The Internal IT Auditor is responsible for assessing information technology controls, cybersecurity processes, data governance practices, and system-related operational workflows across Kodiak’s healthcare clients. This role requires an analytical and critically minded professional who can:

• Exercise sound judgment
• Communicate clearly
• Independently troubleshoot complex issues
• Maintain strong collaborative relationships with senior leaders, including CIOs, CISOs, IT Directors, and other executive stakeholders

The position may also lead and coordinate the work of internal auditors by providing direction, coaching, and quality oversight to ensure consistent, high-quality audit execution and support the professional growth of less-experienced team members.

Kodiak’s customers include health systems, hospitals, and physician practices.
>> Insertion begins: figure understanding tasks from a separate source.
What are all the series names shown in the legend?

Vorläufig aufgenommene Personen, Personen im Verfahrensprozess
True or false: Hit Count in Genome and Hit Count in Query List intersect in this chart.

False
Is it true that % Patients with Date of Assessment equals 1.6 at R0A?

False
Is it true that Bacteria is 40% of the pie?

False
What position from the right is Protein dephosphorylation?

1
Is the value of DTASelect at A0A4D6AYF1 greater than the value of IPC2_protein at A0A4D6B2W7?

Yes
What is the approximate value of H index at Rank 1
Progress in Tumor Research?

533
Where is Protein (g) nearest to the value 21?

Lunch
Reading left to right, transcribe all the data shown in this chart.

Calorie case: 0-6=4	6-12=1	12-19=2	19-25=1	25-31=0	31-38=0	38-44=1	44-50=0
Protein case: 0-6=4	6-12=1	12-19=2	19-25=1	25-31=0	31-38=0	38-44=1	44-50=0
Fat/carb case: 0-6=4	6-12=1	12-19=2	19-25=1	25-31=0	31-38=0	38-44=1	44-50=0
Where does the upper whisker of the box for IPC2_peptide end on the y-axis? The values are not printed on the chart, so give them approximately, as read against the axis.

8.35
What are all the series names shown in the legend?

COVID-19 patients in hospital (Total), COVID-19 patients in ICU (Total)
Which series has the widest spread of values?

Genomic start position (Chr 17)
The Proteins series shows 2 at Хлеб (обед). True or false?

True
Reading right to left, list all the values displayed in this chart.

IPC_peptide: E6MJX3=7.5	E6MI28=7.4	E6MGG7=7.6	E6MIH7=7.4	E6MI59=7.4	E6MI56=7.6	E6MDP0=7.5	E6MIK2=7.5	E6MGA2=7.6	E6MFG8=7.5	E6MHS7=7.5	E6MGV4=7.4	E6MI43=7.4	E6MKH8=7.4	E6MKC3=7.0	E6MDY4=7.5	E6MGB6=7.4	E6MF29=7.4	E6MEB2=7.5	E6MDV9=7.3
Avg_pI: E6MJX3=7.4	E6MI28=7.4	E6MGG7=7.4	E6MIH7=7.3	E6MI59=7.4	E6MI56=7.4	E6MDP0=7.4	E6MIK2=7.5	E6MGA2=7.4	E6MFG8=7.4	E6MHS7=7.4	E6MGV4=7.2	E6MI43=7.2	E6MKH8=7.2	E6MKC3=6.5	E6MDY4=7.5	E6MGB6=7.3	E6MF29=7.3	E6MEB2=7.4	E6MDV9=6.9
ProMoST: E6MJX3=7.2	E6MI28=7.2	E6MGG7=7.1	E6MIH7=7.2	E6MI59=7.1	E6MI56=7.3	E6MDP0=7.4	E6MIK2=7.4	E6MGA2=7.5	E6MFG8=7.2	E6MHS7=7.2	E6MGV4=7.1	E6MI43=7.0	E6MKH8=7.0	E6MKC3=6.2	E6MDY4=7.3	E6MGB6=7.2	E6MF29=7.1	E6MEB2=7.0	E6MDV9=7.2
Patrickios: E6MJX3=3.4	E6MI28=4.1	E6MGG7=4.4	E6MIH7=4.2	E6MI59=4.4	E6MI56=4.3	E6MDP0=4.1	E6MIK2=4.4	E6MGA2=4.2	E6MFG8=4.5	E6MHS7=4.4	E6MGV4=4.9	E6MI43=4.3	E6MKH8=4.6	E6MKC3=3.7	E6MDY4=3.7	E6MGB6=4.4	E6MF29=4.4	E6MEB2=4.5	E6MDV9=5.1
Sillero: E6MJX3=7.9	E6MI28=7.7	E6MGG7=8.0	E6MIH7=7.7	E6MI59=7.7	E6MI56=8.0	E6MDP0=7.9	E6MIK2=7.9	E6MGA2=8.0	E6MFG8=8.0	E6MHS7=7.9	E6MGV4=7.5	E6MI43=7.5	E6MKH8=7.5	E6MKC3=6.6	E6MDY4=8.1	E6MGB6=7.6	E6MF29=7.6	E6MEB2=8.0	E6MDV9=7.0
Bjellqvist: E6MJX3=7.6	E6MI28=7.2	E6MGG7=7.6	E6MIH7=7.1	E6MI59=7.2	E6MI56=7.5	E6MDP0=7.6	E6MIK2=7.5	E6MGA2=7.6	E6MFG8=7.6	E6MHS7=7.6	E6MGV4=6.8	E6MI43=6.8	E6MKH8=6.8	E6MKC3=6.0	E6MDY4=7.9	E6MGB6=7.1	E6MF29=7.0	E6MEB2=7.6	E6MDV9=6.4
Engagements may involve:

• Evaluating IT general controls (ITGCs)
• System access and provisioning
• Change management
• Data integrity
• Cybersecurity and privacy risks
• IT asset management
• Incident response readiness
• Other technology-focused audit or advisory projects

The Internal IT Auditor will also help apply a Risk Intelligence–based approach to:

• Identify key risk indicators
• Strengthen long-term control effectiveness and operational visibility

The role further supports enterprise-level risk assessments and contributes to internal audit plans aligned with organizational strategy, regulatory requirements, and evolving healthcare technology risks.

Qualifications

• Strong understanding of IT general controls, cybersecurity frameworks, and information security best practices
• Familiarity with healthcare IT environments, including EHR systems, ERP platforms, data interfaces, and cloud-based applications
• Experience developing techniques to evaluate healthcare-specific technology risks, including those related to clinical operations, system interoperability, and third-party/vendor dependencies
• Ability to manage multiple projects and achieve timely completion
• Comfort working in a remote team environment and fostering strong customer relationships
• Experience leading walkthroughs and discussions with IT, clinical informatics, cybersecurity, revenue cycle, and compliance stakeholders
• Experience leading and coordinating the work of internal auditors, providing guidance, coaching, and oversight to ensure high-quality audit execution and professional development
• Ability to clearly communicate audit expectations, required evidence, and preliminary observations to system owners and clinical/operational leaders
• Ability to prepare concise, executive-level reports that synthesize IT and operational risks, control gaps, and recommended actions with clear linkage to clinical, operational, and financial impact
• Proficiency with Microsoft Office applications
• Experience with cybersecurity regulations or frameworks (e.g., NIST, HITRUST, HIPAA Security Rule)
• Experience with data analysis tools or audit software is a plus

Requirements

• Bachelor’s degree in Information Systems, Computer Science, Accounting, or a related field
• Minimum of 4 years of IT auditing experience, preferably within healthcare
• Minimum of 3–4 years of audit or consulting experience (healthcare preferred)
• Understanding of IT risk management, cybersecurity, and internal control frameworks
• Certifications such as CISA, CISSP, CHC, or similar are a plus but not required
• Ability to travel a minimum of 20%